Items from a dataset

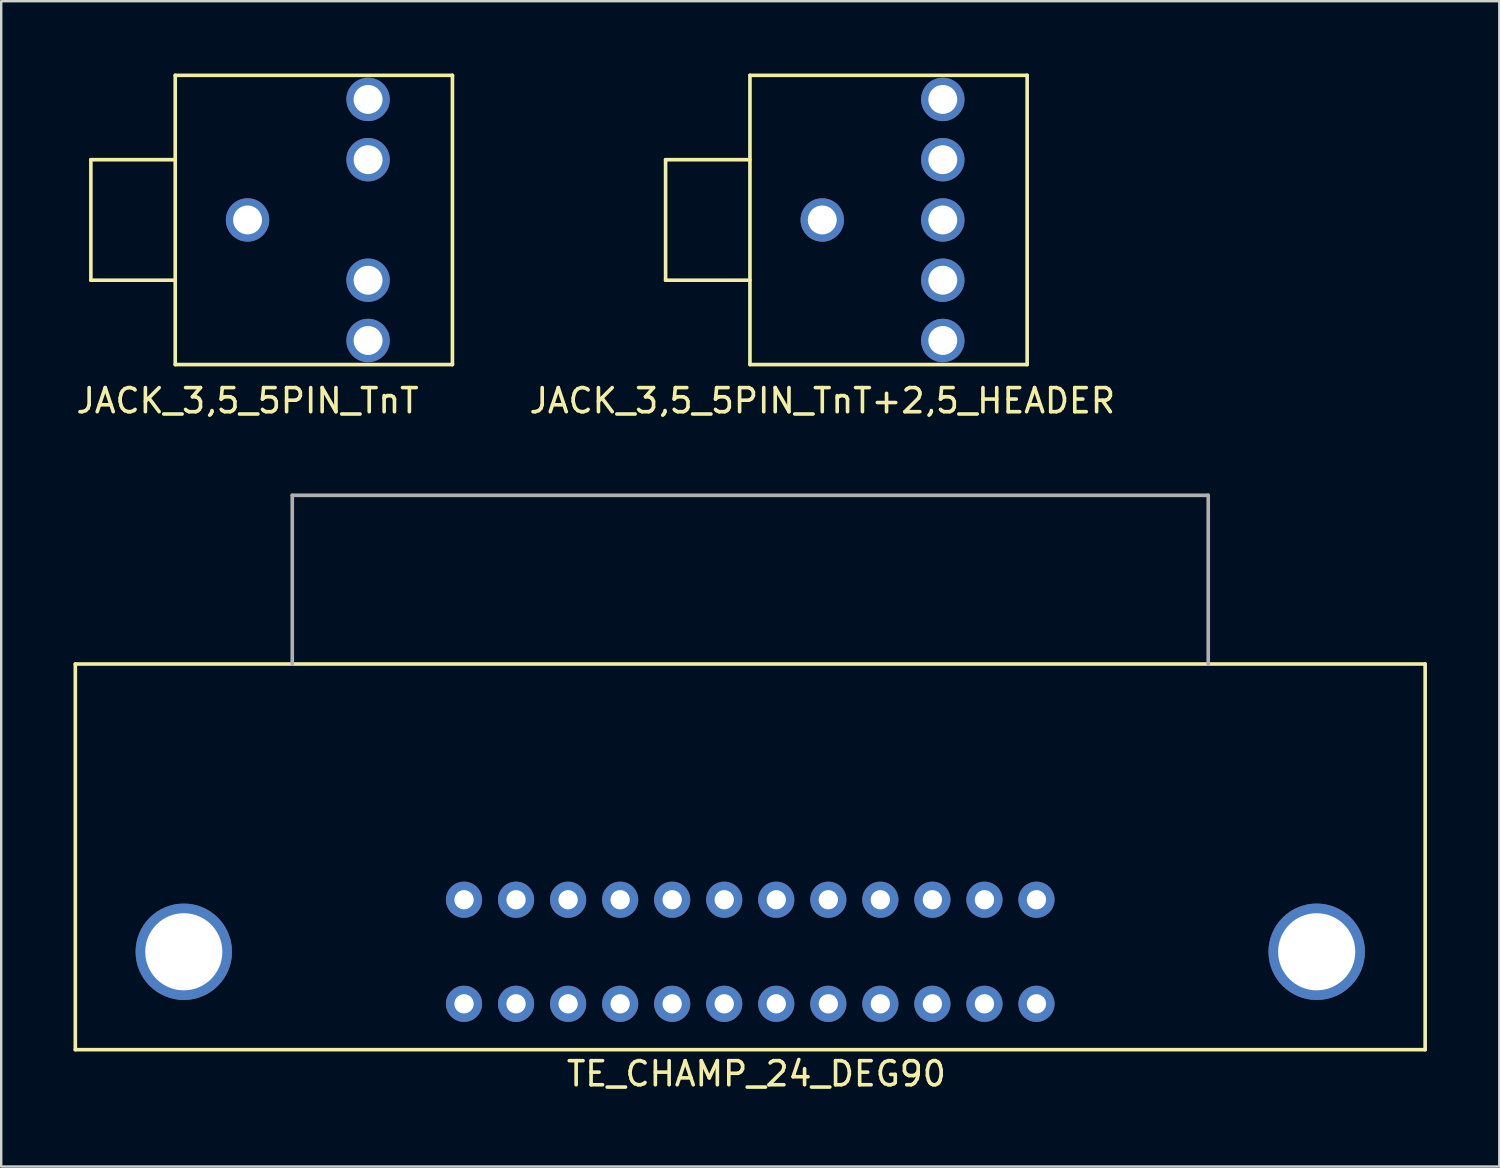
<source format=kicad_pcb>
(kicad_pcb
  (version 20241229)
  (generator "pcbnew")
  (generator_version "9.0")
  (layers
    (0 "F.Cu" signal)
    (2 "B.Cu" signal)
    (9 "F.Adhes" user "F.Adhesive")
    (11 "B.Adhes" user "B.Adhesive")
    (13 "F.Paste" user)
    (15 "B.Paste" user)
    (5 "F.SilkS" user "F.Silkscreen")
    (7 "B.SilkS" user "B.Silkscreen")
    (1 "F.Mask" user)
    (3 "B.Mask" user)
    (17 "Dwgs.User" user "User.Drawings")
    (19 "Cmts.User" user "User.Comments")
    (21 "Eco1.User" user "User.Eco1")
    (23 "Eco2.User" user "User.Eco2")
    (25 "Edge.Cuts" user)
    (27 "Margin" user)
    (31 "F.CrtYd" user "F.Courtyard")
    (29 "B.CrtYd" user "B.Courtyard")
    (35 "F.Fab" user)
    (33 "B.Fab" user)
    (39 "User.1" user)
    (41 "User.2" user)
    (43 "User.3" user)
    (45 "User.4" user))
  (footprint "JACK_3,5_5PIN_TnT"
    (layer "F.Cu")
    (at 7.22 6.075)
    (property "Reference" "JACK_3,5_5PIN_TnT" (at 0 7.5 0) (layer "F.SilkS") (effects (font (size 1 1) (thickness 0.15))))
    (attr through_hole)
    (fp_line (start -6.5 -2.5) (end -6.5 2.5) (stroke (width 0.15) (type solid)) (layer "F.SilkS"))
    (fp_line (start -6.5 2.5) (end -3 2.5) (stroke (width 0.15) (type solid)) (layer "F.SilkS"))
    (fp_line (start -3 -6) (end 8.5 -6) (stroke (width 0.15) (type solid)) (layer "F.SilkS"))
    (fp_line (start -3 -2.5) (end -6.5 -2.5) (stroke (width 0.15) (type solid)) (layer "F.SilkS"))
    (fp_line (start -3 6) (end -3 -6) (stroke (width 0.15) (type solid)) (layer "F.SilkS"))
    (fp_line (start 8.5 -6) (end 8.5 6) (stroke (width 0.15) (type solid)) (layer "F.SilkS"))
    (fp_line (start 8.5 6) (end -3 6) (stroke (width 0.15) (type solid)) (layer "F.SilkS"))
    (pad "1" thru_hole circle (at 0 0) (size 1.8 1.8) (drill 1.2) (layers "*.Cu" "*.Mask"))
    (pad "2" thru_hole circle (at 5 5) (size 1.8 1.8) (drill 1.2) (layers "*.Cu" "*.Mask"))
    (pad "3" thru_hole circle (at 5 -5) (size 1.8 1.8) (drill 1.2) (layers "*.Cu" "*.Mask"))
    (pad "4" thru_hole circle (at 5 2.5) (size 1.8 1.8) (drill 1.2) (layers "*.Cu" "*.Mask"))
    (pad "5" thru_hole circle (at 5 -2.5) (size 1.8 1.8) (drill 1.2) (layers "*.Cu" "*.Mask")))
  (footprint "JACK_3,5_5PIN_TnT+2,5_HEADER"
    (layer "F.Cu")
    (at 31.063 6.075)
    (property "Reference" "JACK_3,5_5PIN_TnT+2,5_HEADER" (at 0 7.5 0) (layer "F.SilkS") (effects (font (size 1 1) (thickness 0.15))))
    (attr through_hole)
    (fp_line (start -6.5 -2.5) (end -6.5 2.5) (stroke (width 0.15) (type solid)) (layer "F.SilkS"))
    (fp_line (start -6.5 2.5) (end -3 2.5) (stroke (width 0.15) (type solid)) (layer "F.SilkS"))
    (fp_line (start -3 -6) (end 8.5 -6) (stroke (width 0.15) (type solid)) (layer "F.SilkS"))
    (fp_line (start -3 -2.5) (end -6.5 -2.5) (stroke (width 0.15) (type solid)) (layer "F.SilkS"))
    (fp_line (start -3 6) (end -3 -6) (stroke (width 0.15) (type solid)) (layer "F.SilkS"))
    (fp_line (start 8.5 -6) (end 8.5 6) (stroke (width 0.15) (type solid)) (layer "F.SilkS"))
    (fp_line (start 8.5 6) (end -3 6) (stroke (width 0.15) (type solid)) (layer "F.SilkS"))
    (pad "1" thru_hole circle (at 0 0) (size 1.8 1.8) (drill 1.2) (layers "*.Cu" "*.Mask"))
    (pad "1" thru_hole circle (at 5 0) (size 1.8 1.8) (drill 1.2) (layers "*.Cu" "*.Mask"))
    (pad "2" thru_hole circle (at 5 5) (size 1.8 1.8) (drill 1.2) (layers "*.Cu" "*.Mask"))
    (pad "3" thru_hole circle (at 5 -5) (size 1.8 1.8) (drill 1.2) (layers "*.Cu" "*.Mask"))
    (pad "4" thru_hole circle (at 5 2.5) (size 1.8 1.8) (drill 1.2) (layers "*.Cu" "*.Mask"))
    (pad "5" thru_hole circle (at 5 -2.5) (size 1.8 1.8) (drill 1.2) (layers "*.Cu" "*.Mask")))
  (footprint "TE_CHAMP_24_DEG90"
    (layer "F.Cu")
    (at 28.075 24.498)
    (property "Reference" "TE_CHAMP_24_DEG90" (at 0.254 17 0) (layer "F.SilkS") (effects (font (size 1 1) (thickness 0.15))))
    (attr through_hole)
    (fp_line (start -28 0) (end 28 0) (stroke (width 0.15) (type solid)) (layer "F.SilkS"))
    (fp_line (start -28 16) (end -28 0) (stroke (width 0.15) (type solid)) (layer "F.SilkS"))
    (fp_line (start 28 0) (end 28 16) (stroke (width 0.15) (type solid)) (layer "F.SilkS"))
    (fp_line (start 28 16) (end -28 16) (stroke (width 0.15) (type solid)) (layer "F.SilkS"))
    (fp_line (start -19 -7) (end 19 -7) (stroke (width 0.15) (type solid)) (layer "F.Fab"))
    (fp_line (start -19 0) (end -19 -7) (stroke (width 0.15) (type solid)) (layer "F.Fab"))
    (fp_line (start 19 -7) (end 19 0) (stroke (width 0.15) (type solid)) (layer "F.Fab"))
    (pad "" thru_hole circle (at -23.5 11.938) (size 4 4) (drill 3.2) (layers "*.Cu" "*.Mask"))
    (pad "" thru_hole circle (at 23.5 11.938) (size 4 4) (drill 3.2) (layers "*.Cu" "*.Mask"))
    (pad "1" thru_hole circle (at -11.874 14.097) (size 1.5 1.5) (drill 0.8) (layers "*.Cu" "*.Mask"))
    (pad "2" thru_hole circle (at -9.716 14.097) (size 1.5 1.5) (drill 0.8) (layers "*.Cu" "*.Mask"))
    (pad "3" thru_hole circle (at -7.556 14.097) (size 1.5 1.5) (drill 0.8) (layers "*.Cu" "*.Mask"))
    (pad "4" thru_hole circle (at -5.397 14.097) (size 1.5 1.5) (drill 0.8) (layers "*.Cu" "*.Mask"))
    (pad "5" thru_hole circle (at -3.239 14.097) (size 1.5 1.5) (drill 0.8) (layers "*.Cu" "*.Mask"))
    (pad "6" thru_hole circle (at -1.079 14.097) (size 1.5 1.5) (drill 0.8) (layers "*.Cu" "*.Mask"))
    (pad "7" thru_hole circle (at 1.079 14.097) (size 1.5 1.5) (drill 0.8) (layers "*.Cu" "*.Mask"))
    (pad "8" thru_hole circle (at 3.239 14.097) (size 1.5 1.5) (drill 0.8) (layers "*.Cu" "*.Mask"))
    (pad "9" thru_hole circle (at 5.397 14.097) (size 1.5 1.5) (drill 0.8) (layers "*.Cu" "*.Mask"))
    (pad "10" thru_hole circle (at 7.556 14.097) (size 1.5 1.5) (drill 0.8) (layers "*.Cu" "*.Mask"))
    (pad "11" thru_hole circle (at 9.716 14.097) (size 1.5 1.5) (drill 0.8) (layers "*.Cu" "*.Mask"))
    (pad "12" thru_hole circle (at 11.874 14.097) (size 1.5 1.5) (drill 0.8) (layers "*.Cu" "*.Mask"))
    (pad "13" thru_hole circle (at -11.874 9.779) (size 1.5 1.5) (drill 0.8) (layers "*.Cu" "*.Mask"))
    (pad "14" thru_hole circle (at -9.716 9.779) (size 1.5 1.5) (drill 0.8) (layers "*.Cu" "*.Mask"))
    (pad "15" thru_hole circle (at -7.556 9.779) (size 1.5 1.5) (drill 0.8) (layers "*.Cu" "*.Mask"))
    (pad "16" thru_hole circle (at -5.397 9.779) (size 1.5 1.5) (drill 0.8) (layers "*.Cu" "*.Mask"))
    (pad "17" thru_hole circle (at -3.239 9.779) (size 1.5 1.5) (drill 0.8) (layers "*.Cu" "*.Mask"))
    (pad "18" thru_hole circle (at -1.079 9.779) (size 1.5 1.5) (drill 0.8) (layers "*.Cu" "*.Mask"))
    (pad "19" thru_hole circle (at 1.079 9.779) (size 1.5 1.5) (drill 0.8) (layers "*.Cu" "*.Mask"))
    (pad "20" thru_hole circle (at 3.239 9.779) (size 1.5 1.5) (drill 0.8) (layers "*.Cu" "*.Mask"))
    (pad "21" thru_hole circle (at 5.397 9.779) (size 1.5 1.5) (drill 0.8) (layers "*.Cu" "*.Mask"))
    (pad "22" thru_hole circle (at 7.556 9.779) (size 1.5 1.5) (drill 0.8) (layers "*.Cu" "*.Mask"))
    (pad "23" thru_hole circle (at 9.716 9.779) (size 1.5 1.5) (drill 0.8) (layers "*.Cu" "*.Mask"))
    (pad "24" thru_hole circle (at 11.874 9.779) (size 1.5 1.5) (drill 0.8) (layers "*.Cu" "*.Mask")))
  (gr_rect
    (start -3 -3)
    (end 59.15 45.346)
    (stroke (width 0.1) (type default))
    (fill no)
    (layer "Edge.Cuts")))
</source>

YOUR GOAL:
Tally, in the data above, the lines where the word "Courtyard" occurs, and give the figure alone.

RESPONSE:
2